Like the iconic Banyon Tree these trees are carefully watched to assure their health.
Sounds like all precious coconut palms in Hawaii should receive special “endangered species”
protection.
I cannot imagine a Hawaii without the tall, stately coconut palms. Those towering palms are symbolic of Hawaii. I would hate to see them disappear from CRB activity. I wish they would develop a treatment that destroys them.
I see the Wailua Golf Course palms on Kauai have been hit hard. How will the east side of Kauai keep its distinction as the “Royal Coconut Coast” without them? It saddens me to see the damage everywhere.

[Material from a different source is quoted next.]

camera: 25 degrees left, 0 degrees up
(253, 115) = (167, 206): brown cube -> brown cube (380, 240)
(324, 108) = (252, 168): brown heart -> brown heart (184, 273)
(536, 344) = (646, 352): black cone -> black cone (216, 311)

A very interesting and informative article to read was published in the Hana Hou magazine last December. If you Google ‘The Future of Niu, Derek Ferrar’ you will read that it is not just the beetles that are killing the coco palms but also the drastic trimming and removal of fruit. I hope there is still time to save this majestic piece of nature.
My concern is the lack of information provided by Dept of Ag to Maui residents when a CRB is found, dead or alive. The incident with CRB on Maui found in a bag of soil, Dept of Ag refused to disclose the name of the business. We buy soil for our yard and we surely would have appreciated being informed if we potential had the same bagged soil, we would immediately have returned it. This whole CRB issue and the fall-out lies with Dept of Ag, for their slow response when CRB first surfaced on O’ahu.

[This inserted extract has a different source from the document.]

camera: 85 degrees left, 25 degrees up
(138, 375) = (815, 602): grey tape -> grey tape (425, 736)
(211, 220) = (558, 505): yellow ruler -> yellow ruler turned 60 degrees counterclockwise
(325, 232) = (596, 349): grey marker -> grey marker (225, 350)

Baldwin connection is unclear. Erosion there has been eating away at that beach and its palm trees for years. Not sure if some of it comes back to the beetle or not.

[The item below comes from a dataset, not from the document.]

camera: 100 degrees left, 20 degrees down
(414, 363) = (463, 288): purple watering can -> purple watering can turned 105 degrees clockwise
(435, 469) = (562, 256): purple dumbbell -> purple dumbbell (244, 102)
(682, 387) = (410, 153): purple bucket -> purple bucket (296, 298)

I had never heard of coconut rhinoceros beetles until a few years ago. Now they seem to be turning up everywhere and bio security related to them is an issue throughout the South Pacific.
I know the palms at Baldwin from how they were years ago and there are definitely fewer than there used to be and the ones there just aren’t healthy. Whether this beetle is part of that or not, I don’t know.